▶ The problem: Which lines of the entries below include "Roll"? List them all.

● ● ● ● ● ● ●

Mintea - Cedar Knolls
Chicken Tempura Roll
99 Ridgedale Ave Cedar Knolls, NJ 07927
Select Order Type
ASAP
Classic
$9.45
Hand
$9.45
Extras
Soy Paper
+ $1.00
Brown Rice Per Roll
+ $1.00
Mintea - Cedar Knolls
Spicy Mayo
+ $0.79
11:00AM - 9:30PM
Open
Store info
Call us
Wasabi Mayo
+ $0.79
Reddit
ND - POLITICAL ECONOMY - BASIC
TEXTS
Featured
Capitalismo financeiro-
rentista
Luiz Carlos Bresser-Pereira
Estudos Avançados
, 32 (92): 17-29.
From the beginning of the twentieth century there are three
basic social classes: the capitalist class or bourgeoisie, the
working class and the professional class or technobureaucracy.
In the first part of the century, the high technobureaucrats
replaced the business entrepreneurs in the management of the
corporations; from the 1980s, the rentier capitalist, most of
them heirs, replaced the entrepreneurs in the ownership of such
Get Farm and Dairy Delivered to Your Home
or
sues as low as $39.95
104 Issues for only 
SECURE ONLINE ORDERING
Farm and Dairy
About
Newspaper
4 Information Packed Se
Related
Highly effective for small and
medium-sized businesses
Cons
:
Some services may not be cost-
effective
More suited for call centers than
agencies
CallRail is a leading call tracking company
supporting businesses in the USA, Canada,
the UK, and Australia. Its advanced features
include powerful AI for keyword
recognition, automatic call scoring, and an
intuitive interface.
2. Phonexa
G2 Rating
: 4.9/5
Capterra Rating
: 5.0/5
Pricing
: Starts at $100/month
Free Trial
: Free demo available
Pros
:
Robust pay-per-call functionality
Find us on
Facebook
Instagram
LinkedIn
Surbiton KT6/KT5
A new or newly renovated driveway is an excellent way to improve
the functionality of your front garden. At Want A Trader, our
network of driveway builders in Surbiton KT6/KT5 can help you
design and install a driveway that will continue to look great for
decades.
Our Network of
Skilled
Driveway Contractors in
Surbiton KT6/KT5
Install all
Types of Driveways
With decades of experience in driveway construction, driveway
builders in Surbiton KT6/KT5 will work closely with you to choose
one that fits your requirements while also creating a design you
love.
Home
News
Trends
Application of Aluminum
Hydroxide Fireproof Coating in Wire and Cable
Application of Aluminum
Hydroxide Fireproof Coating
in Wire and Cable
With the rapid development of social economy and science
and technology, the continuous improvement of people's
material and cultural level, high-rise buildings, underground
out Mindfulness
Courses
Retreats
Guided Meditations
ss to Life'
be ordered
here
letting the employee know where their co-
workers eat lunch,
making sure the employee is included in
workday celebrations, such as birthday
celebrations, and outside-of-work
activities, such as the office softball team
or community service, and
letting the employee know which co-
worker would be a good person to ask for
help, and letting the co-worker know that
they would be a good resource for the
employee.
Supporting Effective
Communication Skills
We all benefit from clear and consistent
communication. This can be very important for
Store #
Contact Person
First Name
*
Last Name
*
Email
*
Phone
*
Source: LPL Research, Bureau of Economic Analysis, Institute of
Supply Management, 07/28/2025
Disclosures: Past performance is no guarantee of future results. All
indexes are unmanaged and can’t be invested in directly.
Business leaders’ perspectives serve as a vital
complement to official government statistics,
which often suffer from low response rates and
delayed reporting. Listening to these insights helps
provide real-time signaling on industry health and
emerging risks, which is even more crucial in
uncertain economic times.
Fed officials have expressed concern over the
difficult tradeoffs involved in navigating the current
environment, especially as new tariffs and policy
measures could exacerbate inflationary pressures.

● ● ● ● ● ● ●

▶ Your solution:
Chicken Tempura Roll
Brown Rice Per Roll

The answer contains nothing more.